Reprinted under a Creative Commons Attribution 4.0 International license (CC BY 4.0)
The Kilmaluag Formation on Skye, where Breugnathair elgolensis was found, represents a series of lagoonal and low-salinity deposits laid down some 166–167 million years ago during the Middle Jurassic. At that time, the area was a network of shallow coastal lagoons and mudflats teeming with life — fish, amphibians, small reptiles, and early mammals — a perfect environment for preserving delicate remains such as those of this small, transitional reptile. The fossil was entombed in fine-grained sediments that later lithified into the limestones and mudstones we now find exposed around Elgol, offering a remarkably detailed glimpse into an ancient ecosystem where the line between land and water was constantly shifting.
This discovery, like so many others from the Isle of Skye, further cements the island’s reputation as one of the richest Jurassic fossil sites in Europe. More importantly, it adds yet another piece to the grand evolutionary puzzle, confirming that snakes evolved gradually from lizard-like ancestors, with intermediate forms bridging the anatomical gap. Each such find strengthens the framework of evolutionary biology, showing once again that the predictive power of science lies in its capacity to explain, refine, and expand — not to defend dogma.
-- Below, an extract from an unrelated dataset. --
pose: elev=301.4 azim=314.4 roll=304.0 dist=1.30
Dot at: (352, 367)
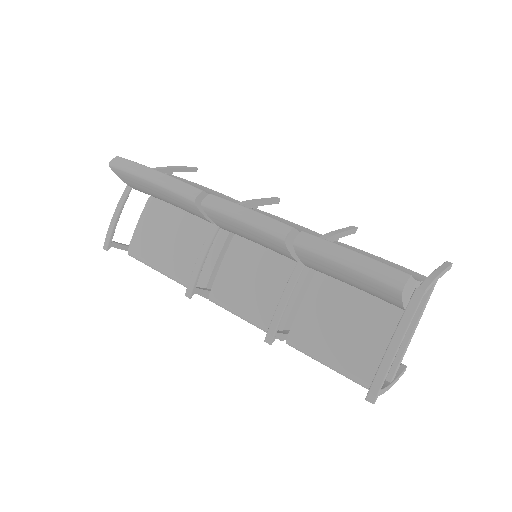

For creationists, however, every fossil like Breugnathair elgolensis is another awkward reminder that their cherished narratives have no place in the fossil record. Where creationism offers myth and assertion, science provides evidence and explanation — and with every discovery unearthed from rocks such as those on Skye, the gap between faith-based denial and evidence-based understanding grows ever wider.